# Smith and Wesson model 27 question.



## Deanne

I have my eyes on a used but looks nearly brand new Smith and Wesson model 27 .357 magnum.I like the gun very much but it priced higher than lots of new guns.They want $735 for it,is that a good deal.They say it is a collecter's gun and that why it is higher than new ones.


----------



## Baldy

The M-27/.357mag is one of the Cadillac's of S&W in days gone bye. I have not priced any lately but they were running at about $550 here last summer. I would say that is high for my area. I know they have gone up some but not a $185. Good luck.:smt033


----------



## soldierboy029

Hey Deanne, I would say its fairly priced if its a first gen smith and like new in the box, but if its slightly used and doesn't have everything thing I would try to bargin it down to about $650, you can get a general idea of what people are paying buy going to www.gunbroker.com.


----------



## Dsig1

There are several for sale on Gunbroker.com. There are two in particular, in very good condition that are offered at no reserve, with multiple bids, selling in the upper $600's. Many others are in the mid $700's with no bids. My guess is that the Blue Book value is listed between $700 and $750 for a Model 27 in 98% condition. Even so, it is only worth what someone is willing to pay for it. If you think the price in the store is high, offer a lower price. The worst that can happen is they say no. They could also accept your offer or counter your offer which reduces your cost.


----------



## Old Padawan

Great gun fun to shoot. Check the model number on the frame and see if it is a 27, 27-1,27-2 etc. If its a 27 with no dash it is the earlier version and worth more.

Good info from Soldie Boy. The oline sites are a good guage of the current value.


----------



## Bob Wright

If it is a pre-Model 27, it is of higher collector's value. Later models shouldn't run over about $600.00. However, I did see a new, unfired Model 28 asking price $649.00.

For my money, for a good .357 Magnum DA gun, I'd try for the Model 586. I believe it to be the better of the two.

Bob Wright


----------



## MLB

Hello Deanne, I recently picked up a Model 27-5 in 98% condition for $400. The "-5" isn't as valuable as the earlier models though. Perhaps the one you are looking at is one of those.









Best of luck.


----------



## Deanne

Thanks to everyone for the great information,i think i will call them today and find out about the dash number.I told my friend about it and he said that the gun-store it is at usally has higher prices than others in area.Thanks for your help and have a great day.


----------

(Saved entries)
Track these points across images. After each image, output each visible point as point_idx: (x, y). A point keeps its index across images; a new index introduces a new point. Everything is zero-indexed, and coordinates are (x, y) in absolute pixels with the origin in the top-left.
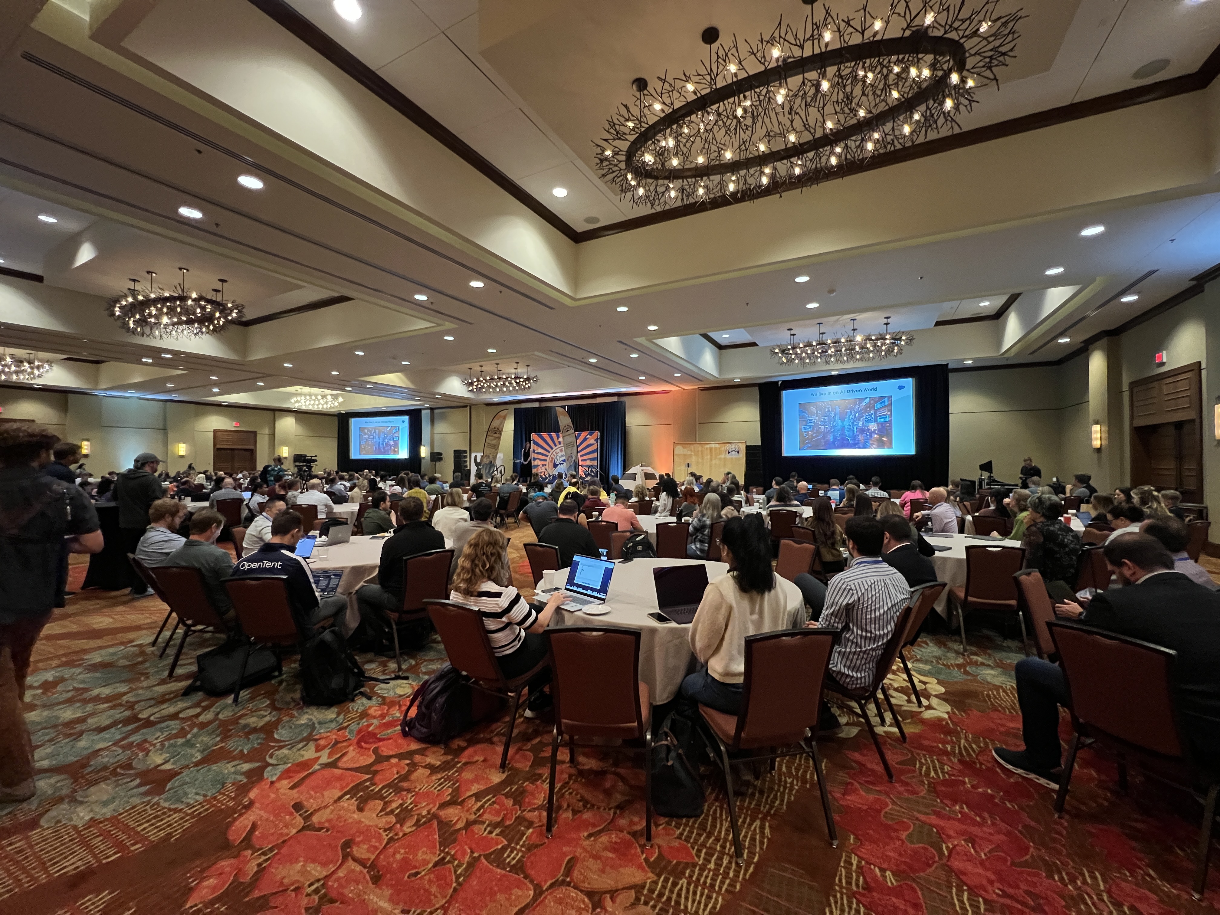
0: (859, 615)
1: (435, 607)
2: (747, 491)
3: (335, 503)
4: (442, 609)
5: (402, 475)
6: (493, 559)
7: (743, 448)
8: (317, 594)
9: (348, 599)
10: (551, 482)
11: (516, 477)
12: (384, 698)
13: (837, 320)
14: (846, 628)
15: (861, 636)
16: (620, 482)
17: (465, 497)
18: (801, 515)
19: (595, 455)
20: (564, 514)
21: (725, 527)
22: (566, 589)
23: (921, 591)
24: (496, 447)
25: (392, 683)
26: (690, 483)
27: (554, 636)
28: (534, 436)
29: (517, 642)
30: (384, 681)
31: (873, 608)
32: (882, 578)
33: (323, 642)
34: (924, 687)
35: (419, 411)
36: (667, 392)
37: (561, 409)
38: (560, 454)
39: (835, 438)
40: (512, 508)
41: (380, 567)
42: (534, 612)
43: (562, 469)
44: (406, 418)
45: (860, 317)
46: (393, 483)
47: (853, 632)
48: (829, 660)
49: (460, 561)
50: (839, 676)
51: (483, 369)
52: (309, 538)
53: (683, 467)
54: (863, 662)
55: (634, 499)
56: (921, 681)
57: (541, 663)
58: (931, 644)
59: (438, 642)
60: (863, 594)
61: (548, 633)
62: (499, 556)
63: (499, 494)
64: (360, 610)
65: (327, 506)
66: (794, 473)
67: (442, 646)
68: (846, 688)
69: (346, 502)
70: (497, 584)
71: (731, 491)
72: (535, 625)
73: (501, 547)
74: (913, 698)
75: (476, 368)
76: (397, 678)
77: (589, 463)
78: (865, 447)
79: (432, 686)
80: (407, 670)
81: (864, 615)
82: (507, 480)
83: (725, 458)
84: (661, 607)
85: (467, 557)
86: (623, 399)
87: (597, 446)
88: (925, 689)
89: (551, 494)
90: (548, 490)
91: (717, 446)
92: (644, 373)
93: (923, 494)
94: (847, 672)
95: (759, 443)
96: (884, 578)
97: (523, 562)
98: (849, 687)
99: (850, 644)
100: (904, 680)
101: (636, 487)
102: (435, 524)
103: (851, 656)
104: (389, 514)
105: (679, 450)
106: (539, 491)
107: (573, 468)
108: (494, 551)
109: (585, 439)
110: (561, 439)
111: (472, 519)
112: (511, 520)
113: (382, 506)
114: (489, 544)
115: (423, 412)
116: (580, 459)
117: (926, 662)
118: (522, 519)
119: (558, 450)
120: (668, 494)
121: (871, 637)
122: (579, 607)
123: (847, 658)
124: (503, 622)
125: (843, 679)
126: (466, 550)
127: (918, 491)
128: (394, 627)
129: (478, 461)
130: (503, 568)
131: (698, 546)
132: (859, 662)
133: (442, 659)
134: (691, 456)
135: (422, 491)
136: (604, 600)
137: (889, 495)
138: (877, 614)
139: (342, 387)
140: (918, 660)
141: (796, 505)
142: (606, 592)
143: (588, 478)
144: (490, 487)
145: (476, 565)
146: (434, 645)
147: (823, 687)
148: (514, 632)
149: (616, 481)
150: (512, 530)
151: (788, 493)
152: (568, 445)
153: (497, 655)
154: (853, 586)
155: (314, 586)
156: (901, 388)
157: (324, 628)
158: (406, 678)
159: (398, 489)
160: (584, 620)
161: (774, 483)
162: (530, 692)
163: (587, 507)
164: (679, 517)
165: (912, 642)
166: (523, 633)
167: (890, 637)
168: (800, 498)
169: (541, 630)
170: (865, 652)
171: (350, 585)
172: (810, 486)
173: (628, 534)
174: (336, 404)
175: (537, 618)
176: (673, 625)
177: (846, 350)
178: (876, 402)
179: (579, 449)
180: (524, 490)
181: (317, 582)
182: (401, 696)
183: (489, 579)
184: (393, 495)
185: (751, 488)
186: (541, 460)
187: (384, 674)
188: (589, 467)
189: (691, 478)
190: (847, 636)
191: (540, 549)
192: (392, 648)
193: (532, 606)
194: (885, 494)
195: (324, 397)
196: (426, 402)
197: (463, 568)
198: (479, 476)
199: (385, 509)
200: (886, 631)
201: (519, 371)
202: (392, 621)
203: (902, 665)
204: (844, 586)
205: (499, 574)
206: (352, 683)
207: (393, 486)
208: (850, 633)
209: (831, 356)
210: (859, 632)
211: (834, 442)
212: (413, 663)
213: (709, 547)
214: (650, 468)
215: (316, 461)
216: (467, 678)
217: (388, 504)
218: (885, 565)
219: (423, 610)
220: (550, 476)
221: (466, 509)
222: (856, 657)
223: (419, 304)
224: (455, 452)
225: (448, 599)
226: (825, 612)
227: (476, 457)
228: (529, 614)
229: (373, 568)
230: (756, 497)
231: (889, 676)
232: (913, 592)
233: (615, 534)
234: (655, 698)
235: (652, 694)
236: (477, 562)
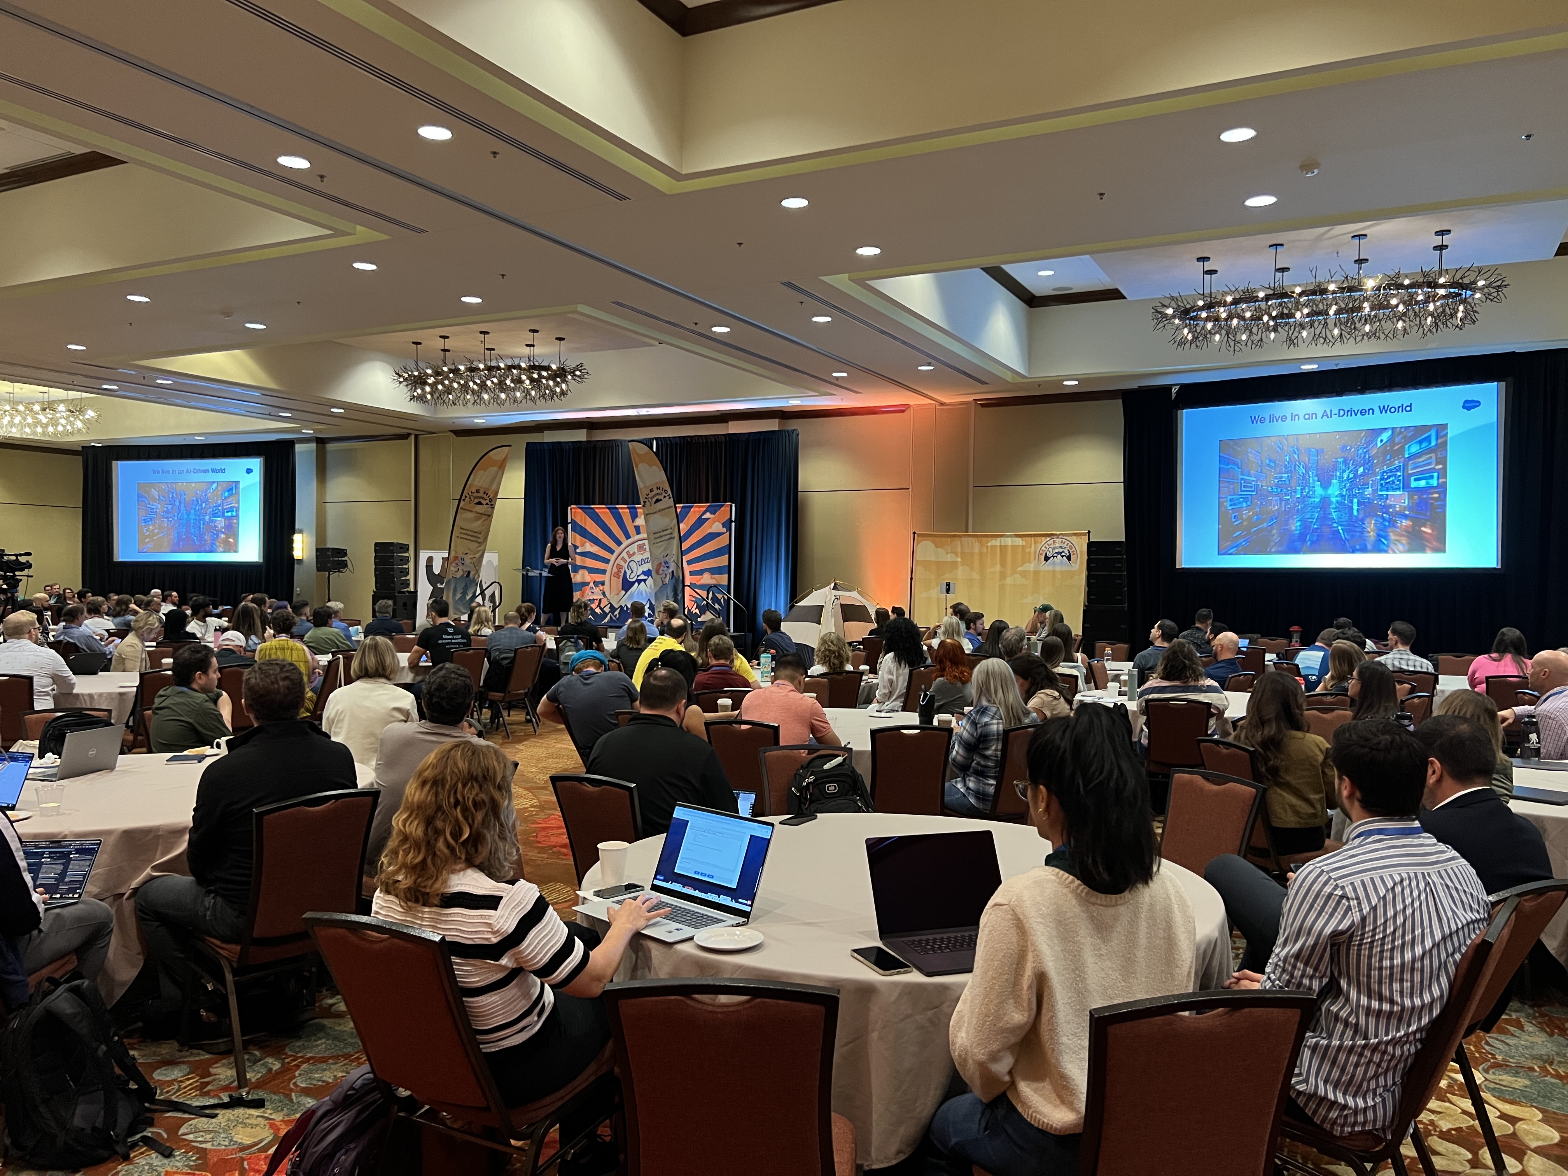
0: (1364, 961)
1: (332, 931)
2: (1090, 653)
3: (77, 671)
4: (352, 938)
5: (248, 602)
6: (479, 816)
7: (1081, 547)
8: (35, 897)
9: (113, 911)
10: (615, 625)
11: (529, 611)
12: (203, 1153)
13: (1319, 238)
14: (1332, 990)
15: (1368, 1010)
16: (785, 627)
17: (404, 658)
18: (1221, 713)
19: (723, 561)
20: (651, 706)
21: (1035, 737)
22: (654, 888)
23: (1517, 900)
24: (480, 538)
25: (224, 1116)
26: (952, 631)
27: (626, 1006)
28: (575, 513)
29: (534, 1017)
30: (201, 1112)
31: (1398, 942)
32: (1419, 870)
33: (51, 1017)
34: (1510, 1129)
35: (291, 444)
36: (901, 410)
37: (642, 449)
38: (638, 558)
39: (1305, 525)
40: (519, 687)
41: (192, 831)
42: (579, 945)
43: (643, 592)
44: (256, 464)
45: (1378, 230)
46: (224, 622)
47: (1347, 1000)
48: (1292, 1064)
49: (398, 821)
50: (1312, 1105)
51: (448, 344)
52: (14, 758)
53: (936, 592)
54: (1371, 1072)
55: (817, 669)
56: (1503, 1116)
57: (592, 1067)
58: (1529, 1027)
59: (340, 1015)
60: (1374, 909)
61: (612, 998)
62: (495, 809)
63: (487, 653)
64: (144, 938)
65: (56, 679)
66: (1204, 611)
67: (349, 1025)
68: (1330, 1134)
69: (107, 669)
70: (490, 875)
71: (1051, 652)
72: (582, 977)
73: (499, 788)
74: (1486, 1155)
75: (432, 341)
76: (236, 1103)
77: (707, 579)
78: (1379, 547)
79: (323, 1126)
80: (260, 1085)
81: (1375, 962)
82: (507, 619)
83: (1036, 573)
84: (884, 931)
85: (416, 810)
86: (793, 425)
87: (728, 539)
88: (1514, 1134)
89: (615, 654)
90: (610, 643)
91: (1019, 541)
92: (844, 364)
93: (1519, 664)
94: (1331, 1096)
95: (1119, 535)
96: (1426, 869)
97: (548, 819)
98: (1337, 1131)
99: (1340, 1027)
100: (1464, 1112)
101: (824, 641)
102: (331, 722)
103: (1342, 1057)
104: (215, 701)
105: (927, 550)
106: (588, 646)
107: (669, 591)
108: (483, 796)
109: (700, 522)
110: (640, 521)
111: (422, 716)
112: (518, 716)
113: (199, 679)
114: (471, 778)
115: (298, 447)
116: (687, 569)
117: (1517, 1070)
118: (546, 714)
119: (634, 548)
120: (900, 659)
121: (1391, 1013)
122: (687, 931)
123: (1334, 1063)
124: (504, 967)
125: (1322, 1111)
126: (412, 792)
127: (1508, 657)
128: (229, 977)
129: (437, 570)
130: (503, 838)
131: (971, 785)
132: (1360, 1071)
133: (347, 1056)
134: (954, 565)
135: (298, 644)
136: (746, 915)
137: (1436, 667)
138: (1408, 956)
139: (94, 383)
140: (1497, 1066)
141: (1210, 689)
142: (751, 896)
143: (708, 616)
144: (466, 636)
145: (438, 832)
146: (327, 1022)
147: (1278, 1130)
148: (527, 994)
149: (774, 623)
150: (520, 741)
151: (1189, 656)
152: (656, 537)
153: (487, 1049)
154: (1349, 890)
155: (28, 877)
156: (1470, 405)
157: (55, 983)
158: (259, 1104)
159: (236, 638)
160: (701, 966)
161: (1155, 632)
162: (565, 1137)
163: (705, 686)
164: (926, 716)
165: (1488, 1024)
166: (549, 996)
167: (1436, 1012)
168: (1220, 673)
169: (597, 990)
170: (1375, 1048)
171: (118, 874)
172: (1244, 643)
173: (804, 753)
174: (79, 424)
175: (585, 958)
176: (915, 977)
177: (1338, 312)
178: (1408, 440)
179: (685, 545)
180: (551, 644)
181: (34, 869)
182: (244, 1148)
183: (470, 863)
184: (226, 653)
185: (1099, 645)
186: (591, 571)
187: (207, 1094)
188: (709, 588)
189: (955, 619)
190: (1334, 1009)
191: (590, 788)
192: (221, 1030)
193: (575, 930)
194: (1424, 665)
195: (48, 406)
196: (307, 423)
197: (405, 838)
198: (439, 607)
199: (204, 690)
200: (1427, 998)
201: (538, 350)
202: (224, 963)
203: (1460, 1077)
204: (1328, 889)
205: (493, 853)
206: (124, 1115)
207: (224, 630)
208: (1342, 1000)
209: (1302, 326)
210: (1364, 1001)
211: (1302, 537)
212: (276, 1066)
213: (998, 787)
214: (854, 594)
215: (29, 566)
216: (410, 1104)
217: (215, 676)
218: (1428, 839)
219: (304, 935)
220: (613, 609)
221: (407, 687)
222: (1353, 1059)
223: (289, 177)
224: (381, 548)
225: (368, 912)
226: (1280, 952)
227: (430, 559)
228: (567, 949)
229: (175, 833)
230: (1112, 666)
231: (1433, 1104)
232: (1494, 904)
233: (773, 754)
234: (868, 1153)
235: (861, 1144)
236: (439, 824)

## WHAT TO DO
1 - Transcribe part of the Model 27 forum thread verbatim, beginning at the words "Best of luck." and stopping after the words "a great day.".
2 - According to the Model 27 forum thread, which model does Bob Wright say he would try for as a good .357 Magnum DA gun?

## RESULTS BY TASK
1 -
Best of luck.


----------



## Deanne

Thanks to everyone for the great information,i think i will call them today and find out about the dash number.I told my friend about it and he said that the gun-store it is at usally has higher prices than others in area.Thanks for your help and have a great day.

2 - The Model 586.